Nietzsche and Art
Rien n'est beau que le vrai, dit un vers respecté; et moi, je lui réponds, sans crainte d'un blasphème: Rien n'est vrai sans beauté. —Alfred de Musset.
Sekhet (Louvre)
In this book, which embodies a course of lectures delivered in a somewhat condensed and summarized form at University College, London, during November and December, 1910, I have done two things. I have propounded Nietzsche's general Art doctrine, and, with the view of illustrating it and of defining it further, I have also applied its leading principles to one of the main branches of Art.
As this has not been done before, either in English or in any Continental language, my book is certainly not free from the crudeness and inadvertences which are inseparable from pioneer efforts of this nature. Nevertheless it is with complete confidence, and a deep conviction of its necessity, that I now see it go to print; for, even if here and there its adventurous spirit may ultimately require modification, I feel certain that, in the main, time itself, together with the help of other writers, will fully confirm its general thesis, if I should be unable to do so.
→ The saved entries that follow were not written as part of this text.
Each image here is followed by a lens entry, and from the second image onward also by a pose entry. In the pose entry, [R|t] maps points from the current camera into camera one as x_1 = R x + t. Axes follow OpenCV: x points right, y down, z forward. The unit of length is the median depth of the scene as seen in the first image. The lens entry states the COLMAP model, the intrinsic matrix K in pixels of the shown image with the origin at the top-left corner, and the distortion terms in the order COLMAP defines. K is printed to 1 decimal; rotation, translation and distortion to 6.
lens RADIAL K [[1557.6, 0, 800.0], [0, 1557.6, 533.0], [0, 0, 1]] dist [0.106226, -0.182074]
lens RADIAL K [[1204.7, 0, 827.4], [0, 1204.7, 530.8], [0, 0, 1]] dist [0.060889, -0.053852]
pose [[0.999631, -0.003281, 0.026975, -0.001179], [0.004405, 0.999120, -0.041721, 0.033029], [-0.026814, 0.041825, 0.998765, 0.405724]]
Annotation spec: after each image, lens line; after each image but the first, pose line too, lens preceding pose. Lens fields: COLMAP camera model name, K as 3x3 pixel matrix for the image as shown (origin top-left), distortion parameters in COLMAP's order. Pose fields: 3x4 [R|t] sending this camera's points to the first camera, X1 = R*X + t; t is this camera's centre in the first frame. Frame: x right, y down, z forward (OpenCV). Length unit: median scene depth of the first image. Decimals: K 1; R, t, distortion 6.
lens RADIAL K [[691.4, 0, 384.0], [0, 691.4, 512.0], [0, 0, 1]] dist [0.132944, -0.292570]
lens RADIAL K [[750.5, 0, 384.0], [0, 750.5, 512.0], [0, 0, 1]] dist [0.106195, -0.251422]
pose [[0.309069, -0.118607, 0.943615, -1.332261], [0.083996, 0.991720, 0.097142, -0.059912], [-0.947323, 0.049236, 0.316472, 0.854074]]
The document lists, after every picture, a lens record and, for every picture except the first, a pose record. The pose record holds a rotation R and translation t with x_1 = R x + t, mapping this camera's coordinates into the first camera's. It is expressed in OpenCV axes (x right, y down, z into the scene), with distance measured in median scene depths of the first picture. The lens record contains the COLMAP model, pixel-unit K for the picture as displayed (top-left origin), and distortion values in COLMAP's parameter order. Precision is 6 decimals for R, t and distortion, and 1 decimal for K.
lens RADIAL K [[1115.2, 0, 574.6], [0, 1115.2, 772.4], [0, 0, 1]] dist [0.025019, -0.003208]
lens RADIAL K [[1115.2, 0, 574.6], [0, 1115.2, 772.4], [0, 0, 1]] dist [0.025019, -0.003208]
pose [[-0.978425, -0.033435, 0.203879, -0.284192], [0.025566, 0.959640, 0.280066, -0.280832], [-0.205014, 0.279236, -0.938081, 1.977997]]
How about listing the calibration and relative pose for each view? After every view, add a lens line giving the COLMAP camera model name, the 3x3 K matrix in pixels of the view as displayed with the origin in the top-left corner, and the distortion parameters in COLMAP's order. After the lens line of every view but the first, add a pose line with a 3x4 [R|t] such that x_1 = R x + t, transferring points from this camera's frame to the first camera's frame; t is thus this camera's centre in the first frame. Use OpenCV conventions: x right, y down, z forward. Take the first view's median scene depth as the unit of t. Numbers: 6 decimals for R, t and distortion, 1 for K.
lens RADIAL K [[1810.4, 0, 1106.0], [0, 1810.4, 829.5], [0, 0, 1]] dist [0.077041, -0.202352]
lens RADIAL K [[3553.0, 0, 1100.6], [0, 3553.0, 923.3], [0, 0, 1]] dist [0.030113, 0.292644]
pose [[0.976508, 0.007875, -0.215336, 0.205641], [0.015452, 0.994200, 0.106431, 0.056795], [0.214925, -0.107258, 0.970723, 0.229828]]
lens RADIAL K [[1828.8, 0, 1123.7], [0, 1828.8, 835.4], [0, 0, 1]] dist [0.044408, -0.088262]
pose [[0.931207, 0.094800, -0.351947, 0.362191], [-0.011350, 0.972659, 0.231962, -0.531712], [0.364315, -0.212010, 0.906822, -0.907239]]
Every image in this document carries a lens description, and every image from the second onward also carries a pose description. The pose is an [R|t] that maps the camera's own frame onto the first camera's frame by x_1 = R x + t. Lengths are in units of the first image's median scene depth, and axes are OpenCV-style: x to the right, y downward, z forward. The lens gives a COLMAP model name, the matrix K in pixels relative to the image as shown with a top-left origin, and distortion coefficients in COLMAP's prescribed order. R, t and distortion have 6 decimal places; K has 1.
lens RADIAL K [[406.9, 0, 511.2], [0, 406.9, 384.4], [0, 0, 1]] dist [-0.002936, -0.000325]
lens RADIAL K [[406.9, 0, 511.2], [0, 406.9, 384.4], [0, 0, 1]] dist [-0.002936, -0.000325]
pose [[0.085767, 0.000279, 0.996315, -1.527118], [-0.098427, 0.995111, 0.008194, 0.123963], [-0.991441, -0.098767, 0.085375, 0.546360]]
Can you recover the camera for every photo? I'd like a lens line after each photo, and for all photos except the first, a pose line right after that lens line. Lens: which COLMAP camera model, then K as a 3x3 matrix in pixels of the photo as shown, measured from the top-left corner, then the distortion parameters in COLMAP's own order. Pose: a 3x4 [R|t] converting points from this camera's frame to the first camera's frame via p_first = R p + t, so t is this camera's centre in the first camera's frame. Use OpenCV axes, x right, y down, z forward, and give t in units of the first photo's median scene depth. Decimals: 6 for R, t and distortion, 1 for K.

Sooner or later it will be brought home to us in Europe that we cannot with impunity foster and cultivate vulgarity and mob qualities in our architecture, our sculpture, our painting, our music and literature, without paying very dearly for these luxuries in our respective national politics, in our family institutions, and even in our physique. To connect all these things together, and to show their inevitable interdependence, would be a perfectly possible though arduous undertaking. In any case, this is not quite the task I have set myself in this work. I have indeed shown that to bestow admiration on a work of extreme democratic painting and at the same time to be convinced of the value of an aristocratic order of society, is to be guilty of a confusion of ideas which ultimately can lead only to disastrous results in practical life; but further than this I have not gone, simply because the compass of these lectures did not permit of my so doing.